Web Design

Good web design is a blend of beauty and functionality.

A website should look attractive, and draw the user in with its visual quality. After all, the internet is largely a visual medium.

I like to design sites that are light and bright, with enough ‘white-space’ to allow easy reading of the textual content. Sites with content in a central column generally look much better than those that hug the left margin, or that extend the whole width of the browser window.

Graphics should complement the text, not distract from it. Colours should be chosen with care, and used to create the underlying ‘mood’ of the site. There should be unity and balance between various page elements, so that the page feels in harmony, not in discord.

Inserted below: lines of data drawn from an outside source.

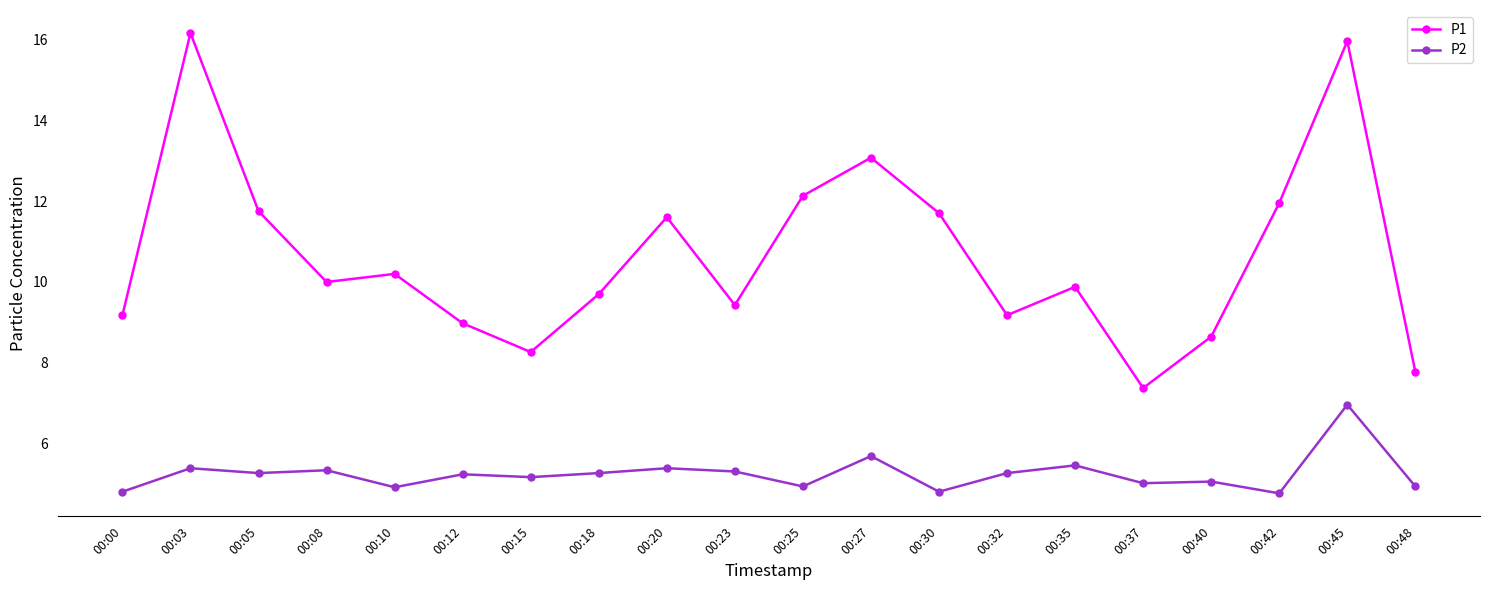

What is the minimum value shown in the chart?

4.8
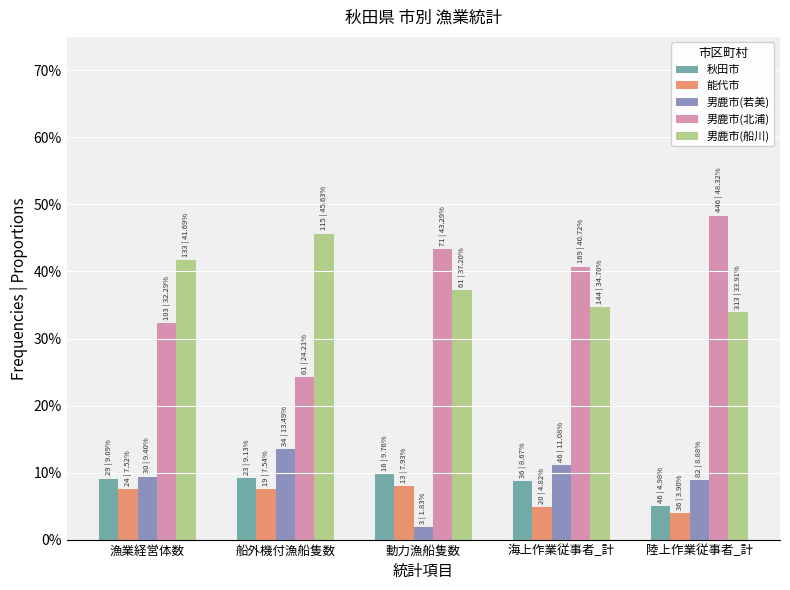

Which series has the largest total across all categories?

男鹿市(船川)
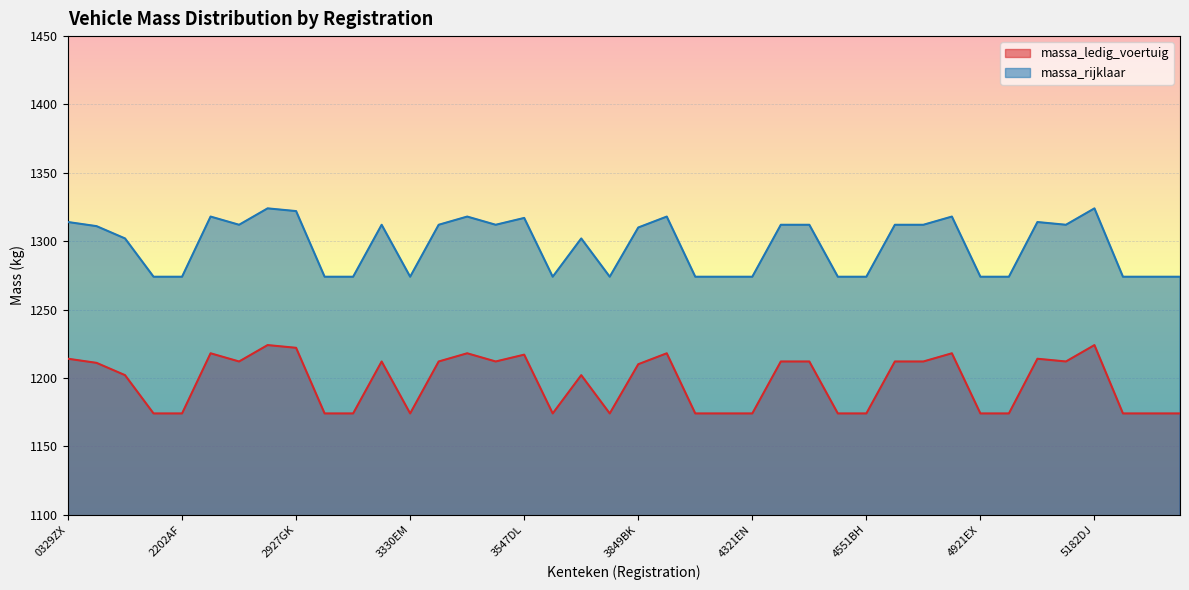

What is the label of the 18th point from the right?

4049BJ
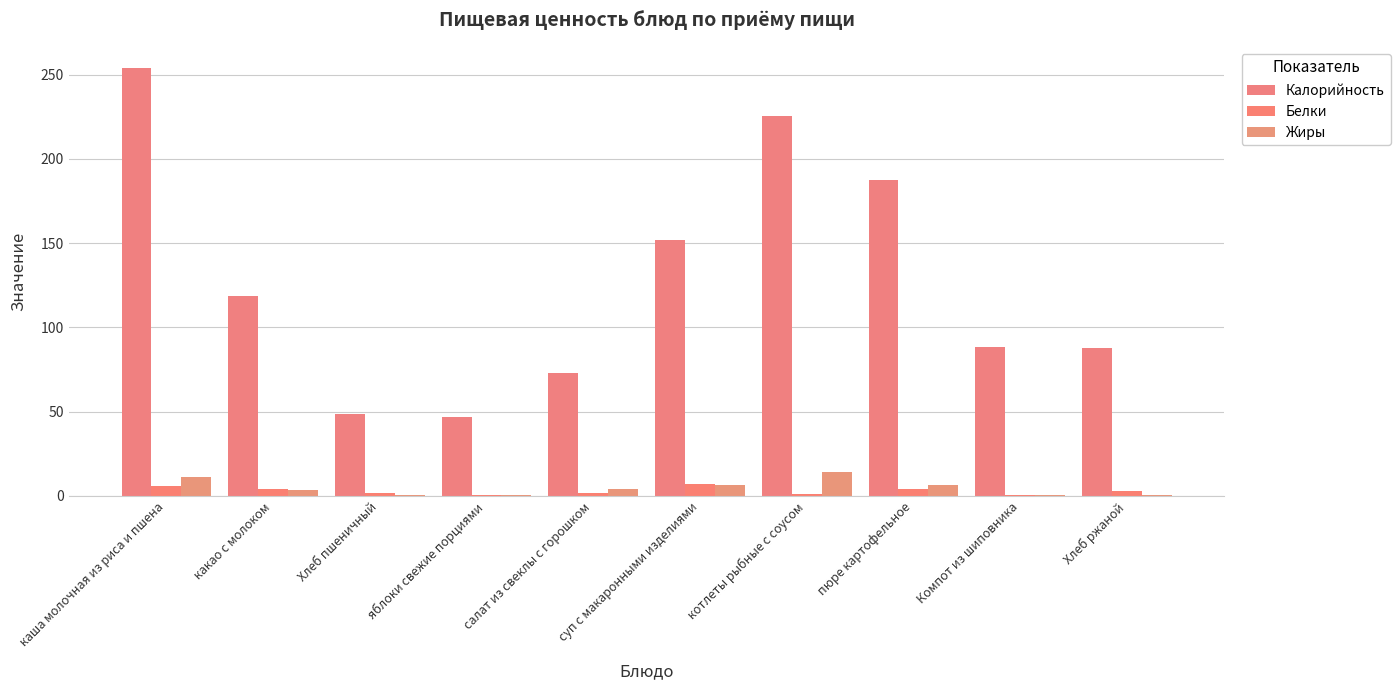

Rank the categories by Калорийность value from highest to lowest.

каша молочная из риса и пшена, котлеты рыбные с соусом, пюре картофельное, суп с макаронными изделиями, какао с молоком, Компот из шиповника, Хлеб ржаной, салат из свеклы с горошком, Хлеб пшеничный, яблоки свежие порциями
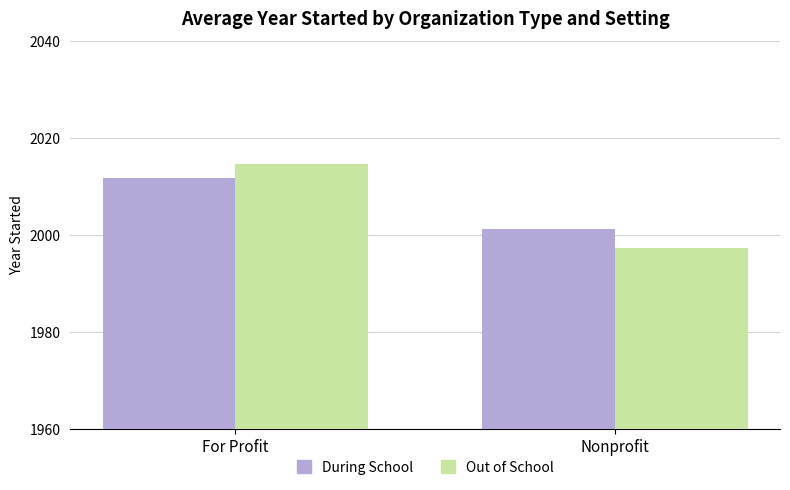

Reading left to right, list all the values displayed in this chart.

During School: 2011.8	2001.3
Out of School: 2014.8	1997.3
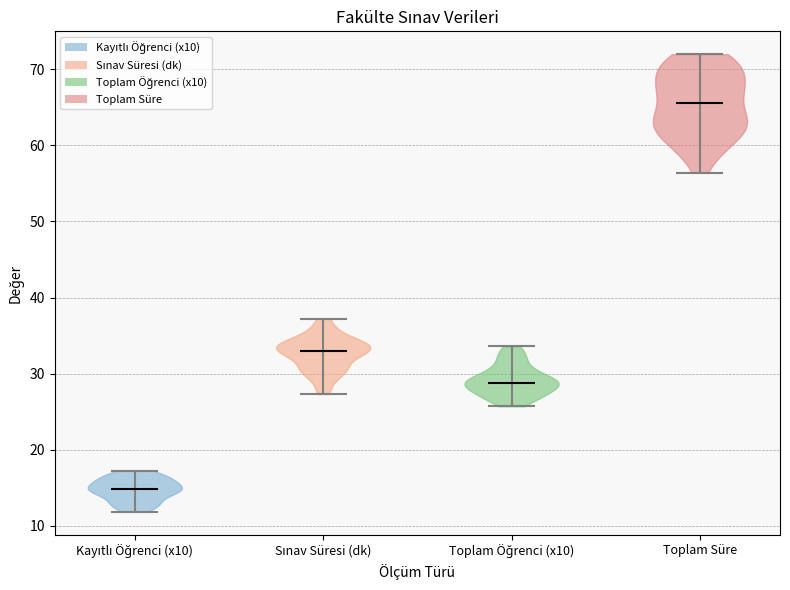

Which violin has the lowest median line?

Kayıtlı Öğrenci (x10)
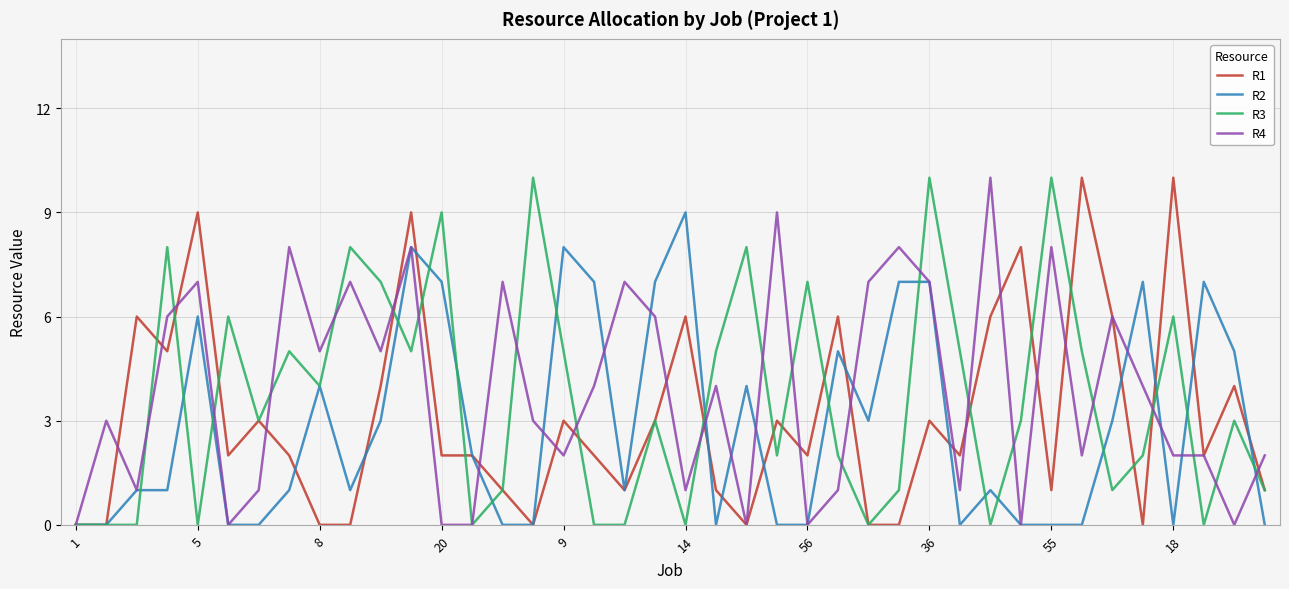

What is the greatest value displayed?

10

The design should allow text-size to be increased without breaking the design of the page.

But a website that looks great is only half the story. It also needs to function well. A good looking website that functions poorly is like putting a lawn mower engine in a ferrari.

Separation of Content and Presentation

Badly designed websites use HTML tags to determine colour, font and other apects of the design. These HTML tags are often used for each new paragraph, and significantly increase the size of the HTML file - and therefore make the page take a longer time to open in a web browser. The big problem comes when changes need to be made. Font tags have to be changed on every paragraph of every page of the entire website, which can take hours, or days of work on a large site.

Using Cascading Style Sheets [CSS] removes all this presentational mark-up from the HTML file. The colour, fonts & other stylistic aspects of the site, as well as all positioning and layout, are handled by an external CSS file. The HTML stays clean, and changes to presentation are much simpler. A simple change to the CSS file will change the presentation of every paragraph on every page of the entire website.

The aim is to completely separate the textual content of the website from the rules that determine how that content should be presented.

Tables vs CSS

Many websites still use the HTML <table> tag to position design elements on the screen, and the HTML file gets filled with tables ‘nested’ within tables - it can become a real mess. It gets even worse if something has to be changed in the layout, because changing one table may affect other tables when they are deeply nested. A change to the site layout will often make it necessary to change tables on every page of the website, which can involve many hours work.

On the other hand, using Cascading Style Sheets allows all positioning and layout to be handled by the external CSS file. Using CSS to its to full potential allows the web designer to control the display of the web page more precisely than tables - and once again, simple changes to the CSS will instantly update every page on the site.